▶ Assignment: State how many lines in the records below include the word "class". Give nothing but that number.

Supplied data below:

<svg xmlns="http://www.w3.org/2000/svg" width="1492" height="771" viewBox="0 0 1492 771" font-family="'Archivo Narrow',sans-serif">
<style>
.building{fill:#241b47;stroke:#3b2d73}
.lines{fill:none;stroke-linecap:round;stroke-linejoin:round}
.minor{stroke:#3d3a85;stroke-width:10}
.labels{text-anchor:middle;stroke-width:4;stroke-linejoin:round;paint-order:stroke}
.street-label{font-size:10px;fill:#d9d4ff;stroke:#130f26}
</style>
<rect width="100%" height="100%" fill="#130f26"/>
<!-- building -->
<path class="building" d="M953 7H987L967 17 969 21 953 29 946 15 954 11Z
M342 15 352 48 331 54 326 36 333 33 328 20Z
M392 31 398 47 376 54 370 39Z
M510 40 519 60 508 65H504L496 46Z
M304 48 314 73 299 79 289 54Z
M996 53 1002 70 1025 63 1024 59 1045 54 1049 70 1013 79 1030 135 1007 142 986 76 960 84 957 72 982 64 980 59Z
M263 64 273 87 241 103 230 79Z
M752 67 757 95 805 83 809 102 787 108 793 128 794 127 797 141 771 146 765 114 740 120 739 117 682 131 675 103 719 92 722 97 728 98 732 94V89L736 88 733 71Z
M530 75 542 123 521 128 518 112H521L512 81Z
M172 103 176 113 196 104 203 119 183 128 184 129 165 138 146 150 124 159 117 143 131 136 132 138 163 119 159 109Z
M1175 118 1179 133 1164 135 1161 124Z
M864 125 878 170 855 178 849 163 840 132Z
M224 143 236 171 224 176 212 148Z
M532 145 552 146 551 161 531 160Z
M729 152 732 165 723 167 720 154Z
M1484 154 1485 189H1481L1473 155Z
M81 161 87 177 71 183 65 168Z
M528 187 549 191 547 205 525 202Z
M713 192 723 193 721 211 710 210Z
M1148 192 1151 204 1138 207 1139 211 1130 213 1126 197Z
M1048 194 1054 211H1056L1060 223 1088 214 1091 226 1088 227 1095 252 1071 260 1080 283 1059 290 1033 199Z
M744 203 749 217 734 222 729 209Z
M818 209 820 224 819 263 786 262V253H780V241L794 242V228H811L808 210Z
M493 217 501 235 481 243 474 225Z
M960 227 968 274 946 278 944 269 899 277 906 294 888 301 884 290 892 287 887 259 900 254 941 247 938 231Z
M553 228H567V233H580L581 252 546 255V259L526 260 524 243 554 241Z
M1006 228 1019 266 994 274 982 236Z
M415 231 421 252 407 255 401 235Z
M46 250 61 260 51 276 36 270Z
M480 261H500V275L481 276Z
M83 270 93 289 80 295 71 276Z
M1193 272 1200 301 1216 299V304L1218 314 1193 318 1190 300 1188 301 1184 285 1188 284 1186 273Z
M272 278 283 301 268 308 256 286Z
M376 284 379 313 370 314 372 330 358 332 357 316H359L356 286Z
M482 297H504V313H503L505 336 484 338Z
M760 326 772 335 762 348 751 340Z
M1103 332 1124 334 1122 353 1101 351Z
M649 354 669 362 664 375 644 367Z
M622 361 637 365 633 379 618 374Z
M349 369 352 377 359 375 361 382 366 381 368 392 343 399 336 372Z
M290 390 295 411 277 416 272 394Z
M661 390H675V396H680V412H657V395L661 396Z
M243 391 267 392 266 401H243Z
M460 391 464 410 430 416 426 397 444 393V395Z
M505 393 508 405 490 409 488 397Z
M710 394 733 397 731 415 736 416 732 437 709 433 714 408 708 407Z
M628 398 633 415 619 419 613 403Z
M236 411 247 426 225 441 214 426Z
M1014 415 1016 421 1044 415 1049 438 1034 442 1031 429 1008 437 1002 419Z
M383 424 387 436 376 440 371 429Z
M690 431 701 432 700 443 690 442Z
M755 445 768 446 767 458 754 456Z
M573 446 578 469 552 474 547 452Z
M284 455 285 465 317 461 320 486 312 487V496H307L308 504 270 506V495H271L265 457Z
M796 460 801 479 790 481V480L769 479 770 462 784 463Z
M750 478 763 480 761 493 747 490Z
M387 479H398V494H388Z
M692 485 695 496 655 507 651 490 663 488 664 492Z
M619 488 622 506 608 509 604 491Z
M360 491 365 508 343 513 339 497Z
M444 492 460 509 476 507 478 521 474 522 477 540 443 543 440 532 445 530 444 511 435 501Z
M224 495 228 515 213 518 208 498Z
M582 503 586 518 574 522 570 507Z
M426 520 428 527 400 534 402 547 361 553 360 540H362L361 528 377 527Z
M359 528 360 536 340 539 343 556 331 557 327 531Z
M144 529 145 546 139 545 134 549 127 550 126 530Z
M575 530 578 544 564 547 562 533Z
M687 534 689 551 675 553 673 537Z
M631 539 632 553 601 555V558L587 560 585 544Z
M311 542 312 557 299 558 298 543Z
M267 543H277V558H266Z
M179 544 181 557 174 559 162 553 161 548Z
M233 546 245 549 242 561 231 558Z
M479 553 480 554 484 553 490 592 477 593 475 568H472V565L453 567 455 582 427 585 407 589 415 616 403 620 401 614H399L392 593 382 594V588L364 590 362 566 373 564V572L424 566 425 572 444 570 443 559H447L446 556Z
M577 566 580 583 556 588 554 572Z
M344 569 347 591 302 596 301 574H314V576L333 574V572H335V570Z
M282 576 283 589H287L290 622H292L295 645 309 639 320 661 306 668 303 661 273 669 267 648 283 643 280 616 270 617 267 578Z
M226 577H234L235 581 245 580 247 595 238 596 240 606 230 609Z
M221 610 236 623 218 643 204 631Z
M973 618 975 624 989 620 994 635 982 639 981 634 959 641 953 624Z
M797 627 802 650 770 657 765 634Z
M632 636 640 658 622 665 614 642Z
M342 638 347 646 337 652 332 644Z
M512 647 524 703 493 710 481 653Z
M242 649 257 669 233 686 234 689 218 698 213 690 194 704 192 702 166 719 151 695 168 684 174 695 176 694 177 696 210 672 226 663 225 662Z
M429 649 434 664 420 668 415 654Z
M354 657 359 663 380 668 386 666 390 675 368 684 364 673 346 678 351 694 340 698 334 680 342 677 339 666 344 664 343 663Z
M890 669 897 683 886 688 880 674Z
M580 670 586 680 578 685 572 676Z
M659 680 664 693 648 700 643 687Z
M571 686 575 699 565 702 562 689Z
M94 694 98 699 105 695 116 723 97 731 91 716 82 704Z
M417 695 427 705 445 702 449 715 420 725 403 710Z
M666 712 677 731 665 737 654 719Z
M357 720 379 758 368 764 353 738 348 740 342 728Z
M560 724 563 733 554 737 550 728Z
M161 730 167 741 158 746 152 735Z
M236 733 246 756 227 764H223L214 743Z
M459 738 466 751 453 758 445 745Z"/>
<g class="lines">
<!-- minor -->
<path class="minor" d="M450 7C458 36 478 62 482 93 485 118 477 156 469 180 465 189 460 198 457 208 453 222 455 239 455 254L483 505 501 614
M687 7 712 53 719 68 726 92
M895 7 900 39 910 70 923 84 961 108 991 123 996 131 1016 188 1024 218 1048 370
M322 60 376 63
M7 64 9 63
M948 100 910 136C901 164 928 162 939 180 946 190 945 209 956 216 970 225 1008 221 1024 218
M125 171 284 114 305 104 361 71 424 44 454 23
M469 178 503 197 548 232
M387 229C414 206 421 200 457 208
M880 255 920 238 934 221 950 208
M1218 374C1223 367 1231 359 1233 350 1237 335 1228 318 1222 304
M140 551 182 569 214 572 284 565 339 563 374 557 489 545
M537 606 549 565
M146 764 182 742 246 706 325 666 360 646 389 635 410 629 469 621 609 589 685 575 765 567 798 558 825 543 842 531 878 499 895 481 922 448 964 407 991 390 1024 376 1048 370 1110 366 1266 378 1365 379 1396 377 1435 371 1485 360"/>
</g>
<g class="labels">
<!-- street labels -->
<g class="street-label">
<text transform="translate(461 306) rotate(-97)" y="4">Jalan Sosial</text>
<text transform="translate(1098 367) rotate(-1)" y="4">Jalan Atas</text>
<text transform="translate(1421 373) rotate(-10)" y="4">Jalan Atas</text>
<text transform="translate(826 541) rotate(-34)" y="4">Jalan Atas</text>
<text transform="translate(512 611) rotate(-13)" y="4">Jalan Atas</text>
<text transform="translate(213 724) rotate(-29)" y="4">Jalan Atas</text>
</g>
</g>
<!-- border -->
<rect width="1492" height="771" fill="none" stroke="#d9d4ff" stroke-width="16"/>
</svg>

End of Supplied data.

▶ Written response: 5